$$\because$$ $$f(x) = \ln \left( {x + \sqrt {{x^2} + 1} } \right)$$

$$\therefore$$ $$f(x) + f( - x) = \ln \left( {\sqrt {{x^2} + 1} + x} \right) + \ln \left( {\sqrt {{x^2} + 1} - x} \right)$$

$$\therefore$$ $$f(x) + f( - x) = 0$$ .... (i)

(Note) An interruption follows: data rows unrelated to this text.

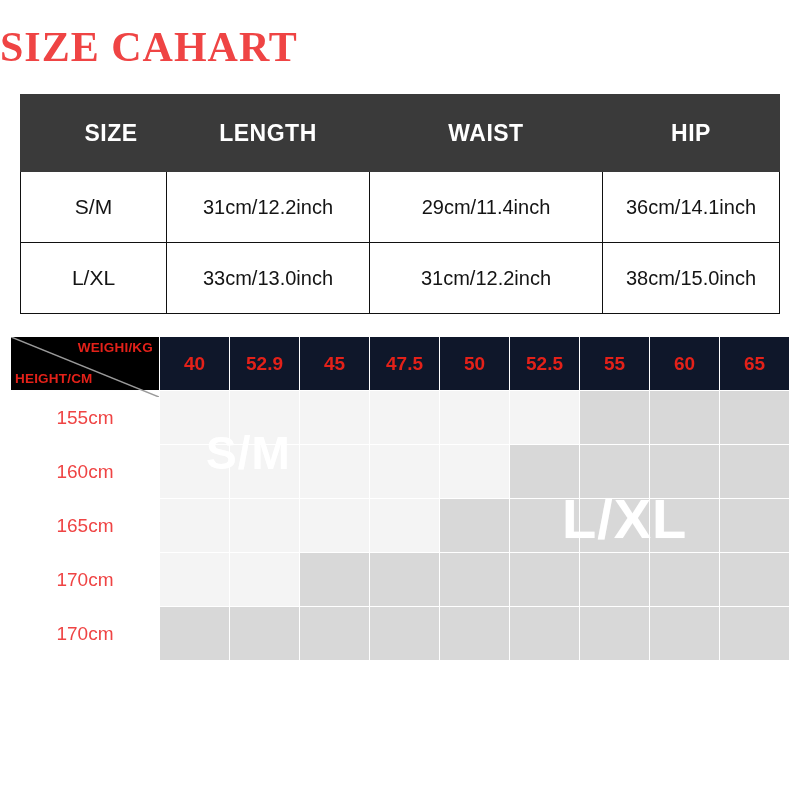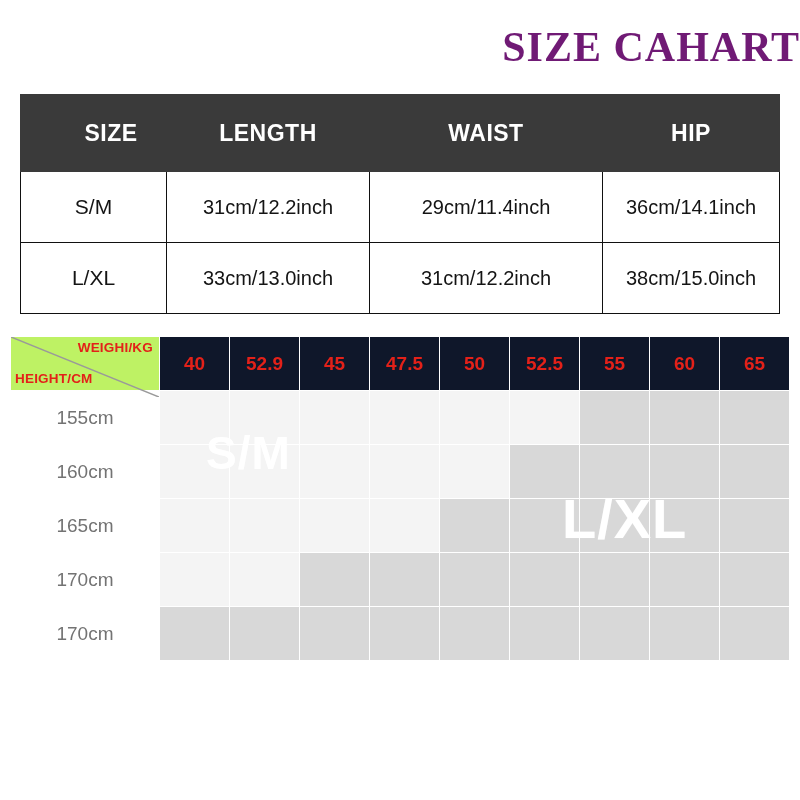--- a/index.html
+++ b/index.html
@@ -20,12 +20,12 @@
 
   
   .title {
-    text-align: right;
+    text-align: left;
     font-family: "Liberation Serif", serif;
     font-weight: bold;
     font-size: 42px;
     letter-spacing: 1px;
-    color: #701a75;
+    color: #ef4444;
     padding-top: 26px;
     line-height: 1;
   }

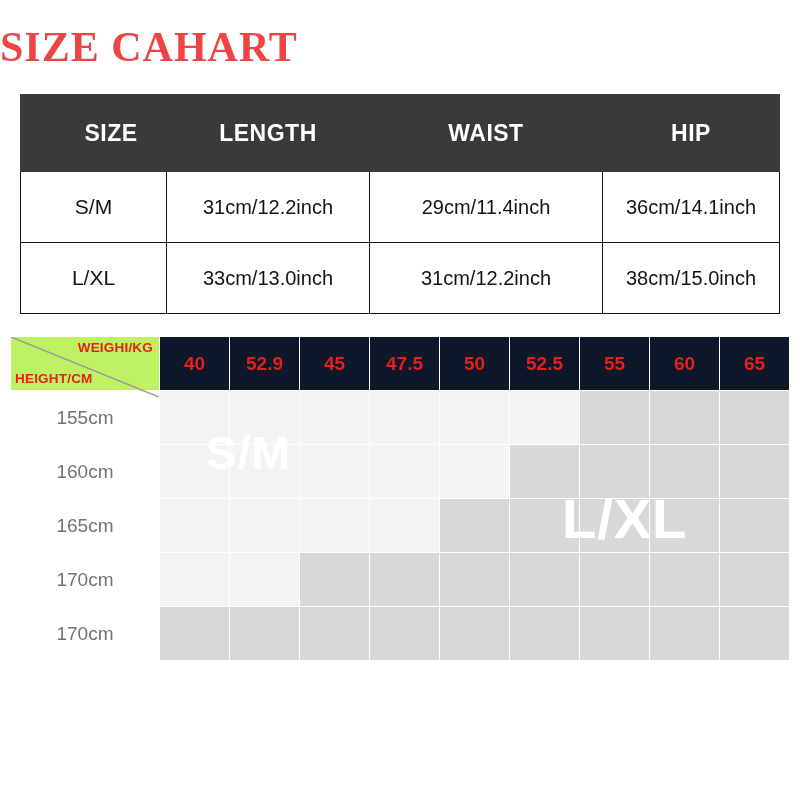--- a/index.html
+++ b/index.html
@@ -87,7 +87,7 @@
   th.corner {
     width: 148px;
     height: 60px;
-    background: #bef264;
+    background: #000000;
     position: relative;
     padding: 0;
     border: 1px solid #ffffff;

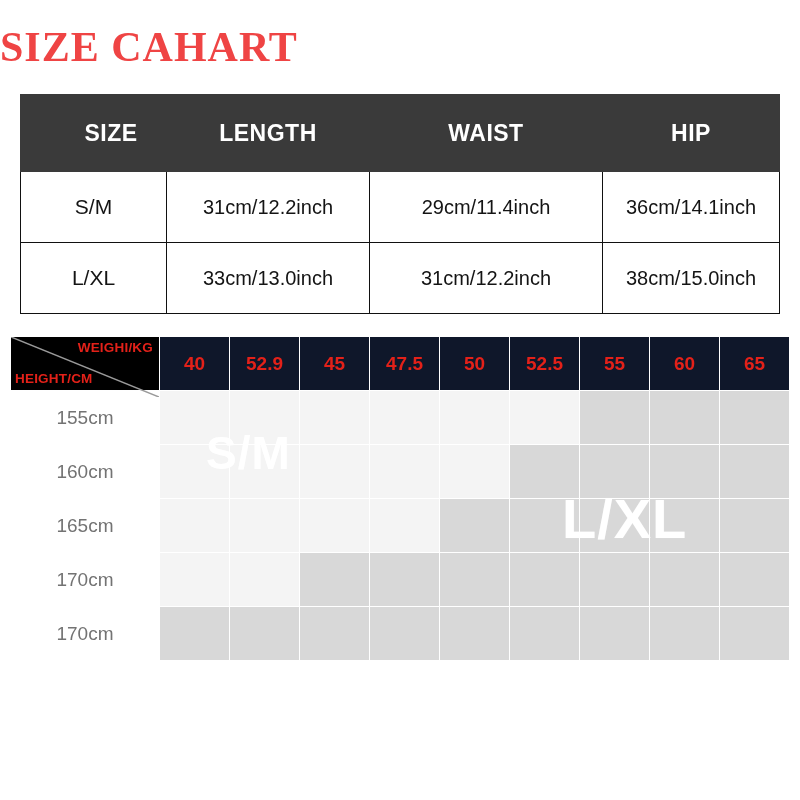--- a/index.html
+++ b/index.html
@@ -123,7 +123,7 @@
   }
   td.hcell {
     background: #ffffff;
-    color: #737373;
+    color: #ef4444;
     font-size: 20px;
     text-align: right;
     padding-right: 20px;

$$\because$$ $$g(t) = \int_{ - \pi /2}^{\pi /2} {\cos \left( {{\pi \over 4}t + f(x)} \right)} dx$$

$$ = \int_0^{\pi /2} {\left\{ {\cos \left( {{\pi \over 4}t + f(x)} \right) + \cos \left( {{\pi \over 4}t + f( - x)} \right)} \right\}} dx$$

$$ = \int_0^{\pi /2} {\left\{ {\cos \left( {{{\pi t} \over 4} + f(x)} \right) + \cos \left( {{{\pi t} \over 4} - f(x)} \right)} \right\}dx} $$

$$g(t) = 2\int_0^{\pi /2} {\cos {{\pi t} \over 4}.\cos (f(x))dx} $$

$$\therefore$$ $$g(1) = \sqrt 2 \int_0^{\pi /2} {\cos \left( {f(x)} \right)} dx$$ and

$$g(0) = 2\int_0^{\pi /2} {\cos \left( {f(x)} \right)} dx$$

$$\therefore$$ $$\sqrt 2 g(1) = g(0)$$